Clara gritó, intentando alcanzar a Javier, pero la silueta de luz fracturada alzó una mano, y el taller tembló. Los fragmentos del espejo roto, que habían caído al suelo, se elevaron de nuevo, formando un arco frente a la puerta. En cada fragmento, Javier vio una versión de sí mismo: un Javier que abría puertas, un Javier que cerraba el taller, un Javier que nunca había existido.

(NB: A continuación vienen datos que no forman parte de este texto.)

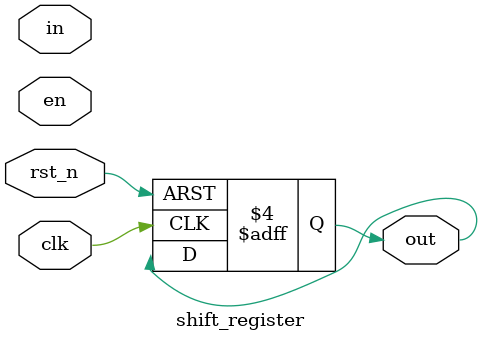
<source format=v>
`include "config.vh"

`ifdef  USE_STRUCTURAL_IMPLEMENTATION

module shift_register
# (
    parameter w = 1
) 
(
    input            clk,
    input            rst_n,
    input            en,
    input            in,
    output [w - 1:0] out
);

    wire [w - 1:0] q;
    wire [w - 1:0] d = { in, q [w - 1 : 1] };

    register # (w) i_reg (clk, rst_n, en, d, q);
    
    assign out = q;

endmodule

`else

module shift_register
# (
    parameter w = 1
) 
(
    input                clk,
    input                rst_n,
    input                en,
    input                in,
    output reg [w - 1:0] out
);

    always @ (posedge clk or negedge rst_n)
        if (! rst_n)
            out <= { w { 1'b0 } };
        else if (en)
            out <= { in, out [w - 1 : 1] };

endmodule

`endif

</source>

Pero en todos, el símbolo estaba presente, y el gato lo observaba.

—No soy la llave —dijo Javier, con la voz quebrada. Pero la silueta de luz fracturada dio un paso hacia él, y el gato esfinge cruzó el umbral, entrando completamente en el taller. Su voz resonó, clara y definitiva: “El lazo está completo. Abre, o serás el lazo”.

La puerta de hueso líquido comenzó a colapsar, y el torbellino de imágenes se derramó en el taller, como si los mundos al otro lado estuvieran invadiendo el suyo. Los objetos flotantes se unieron al arco de fragmentos, formando un nuevo espejo que reflejaba no a Javier, sino al gato, con el símbolo de las tres líneas curvas brillando como un sol negro. Una nueva puerta apareció detrás del espejo, no de hueso, no de luz, sino de un material que parecía hecho de sus propios pensamientos, pulsando con el símbolo.

Javier sintió que caía, no al suelo, sino a un lugar donde no había nada, solo el gato, el símbolo, y la puerta. La voz de la silueta resonó una última vez: “Abre la última puerta, o la última puerta te abrirá”. El taller desapareció, y todo lo que quedó fue la puerta de pensamientos, brillando frente a él. Y desde su interior, una voz que era suya, pero no suya, susurró: “El precio es tu existencia. Págalo, o serás el pago”.